New Delhi: A Delhi trial court convicted Uber cab driver Shiv Kumar Yadav for rape and other sexual offences on Tuesday in a case based on the complaint of a 25-year-old Gurgaon-based finance executive. Under Indian criminal law, Yadav, 32, can get a maximum sentence of life imprisonment.

The conviction comes just a day after Delhi chief minister Arvind Kejriwal said the Aam Aadmi Party-led government would ensure stricter laws to tackle crimes against women in the city. The government formed a two-member ministerial panel to suggest amendments to the law.

Yadav’s sentencing is scheduled for 23 October.

Additional sessions judge Kaveri Baweja, who presides over the fast-track court that deals with sexual assault, found Yadav guilty on all counts he was booked under. She had reserved the verdict on 7 October.

“...we’re pleased he has now been brought to justice. Safety is a priority for Uber and we’ve made many improvements—in terms of new technology, enhanced background checks and better 24/7 customer support—as a result of the lessons we learned from this awful case", said Amit Jain, president of Uber India, in a statement.
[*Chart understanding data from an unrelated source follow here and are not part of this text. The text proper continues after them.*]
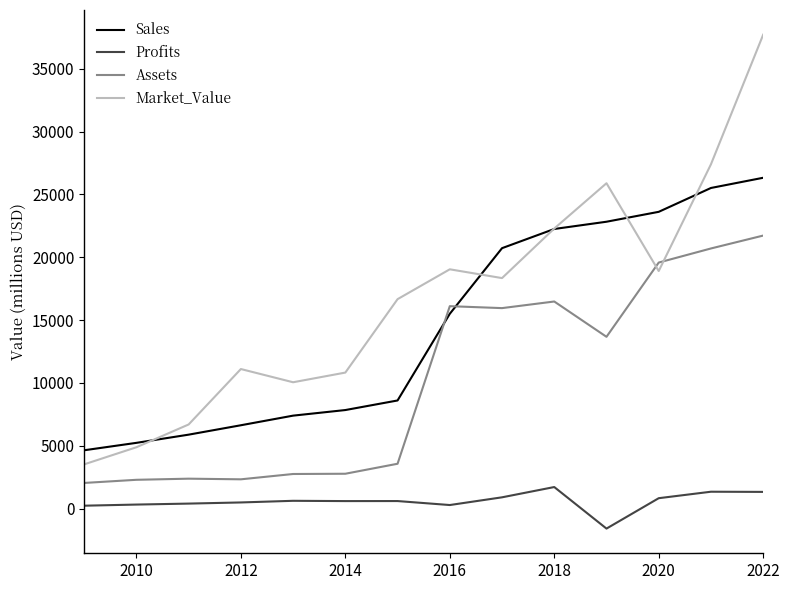

Which series ends up on top after the final intersection of Assets and Market_Value?

Market_Value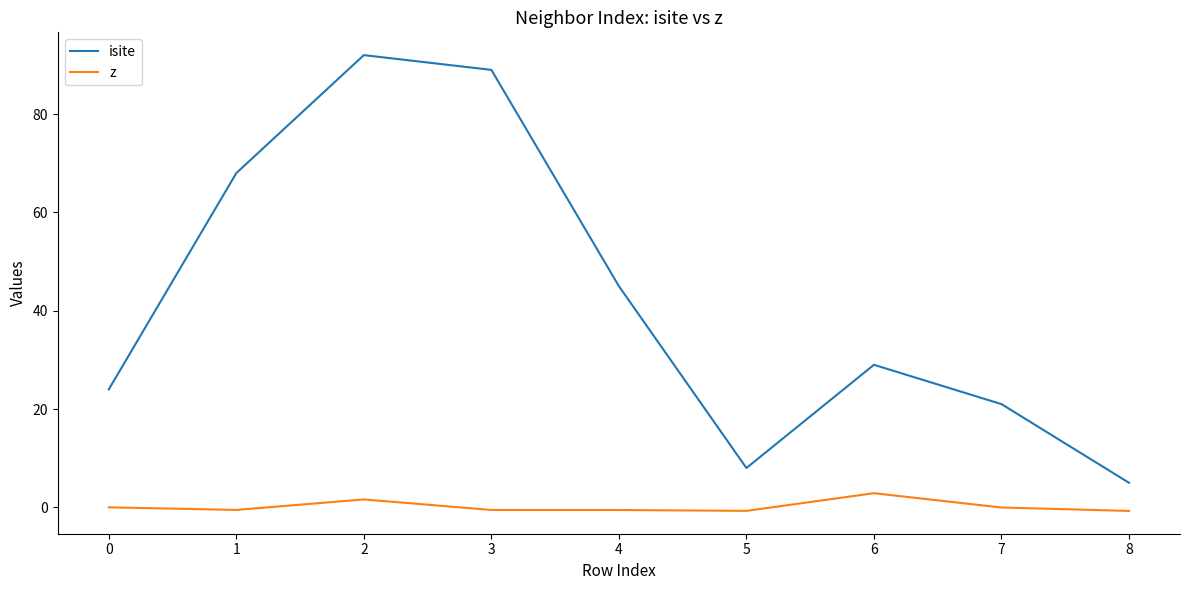

The value of isite at 3 is 89.0. True or false?

True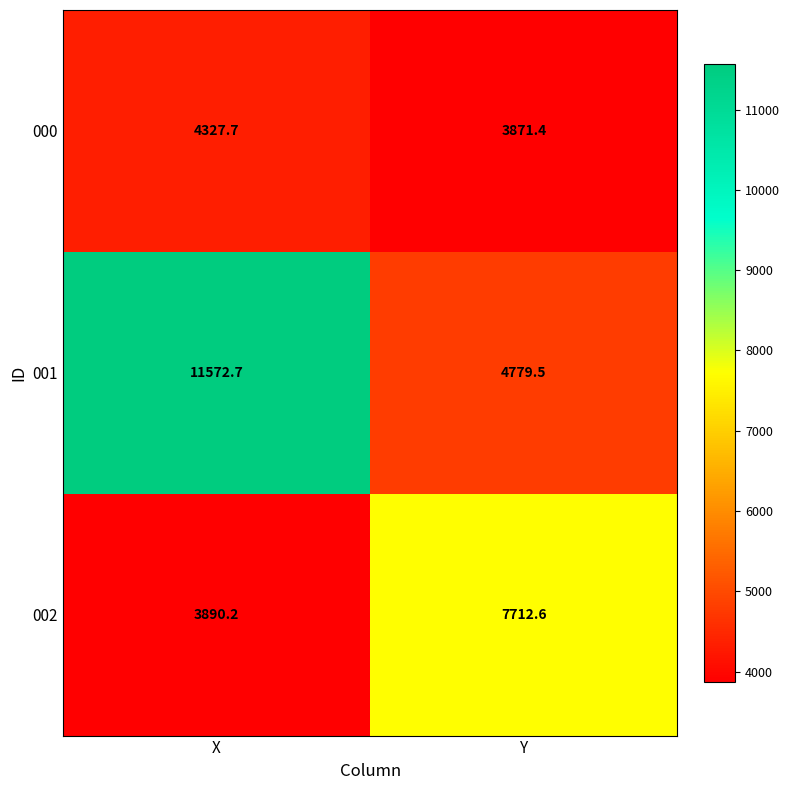

At which label does 002 first exceed 7712?

Y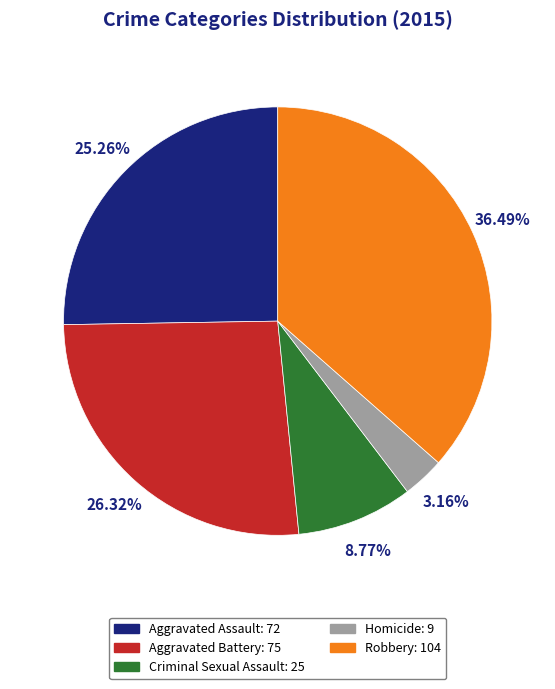

What is the total percentage of Aggravated Assault and Criminal Sexual Assault?

34.0%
The victim of the assault had registered a first information report with the Delhi police on 6 December 2014 alleging that Yadav had raped her the previous night, after she’d availed of the US-based taxi aggregator service. He was arrested on 7 December.

Charges of causing grievous bodily harm while committing rape, voluntarily causing hurt, assault/attempt to commit theft of property and criminal intimidation were framed against Yadav by the trial court on 13 January.

Proceedings in the case were interrupted when Yadav moved the Delhi high court seeking to re-examine certain prosecution witnesses. This plea had earlier been rejected by the lower court.

The high court, on 4 March, recalled 13 witnesses who were to be cross-examined again. The 13 witnesses included the victim.

The Delhi police and the woman moved the apex court appealing this order. The Supreme Court, on 10 September, set aside this order saying that the high court had failed to give adequate reasons for allowing the re-examination of the witnesses.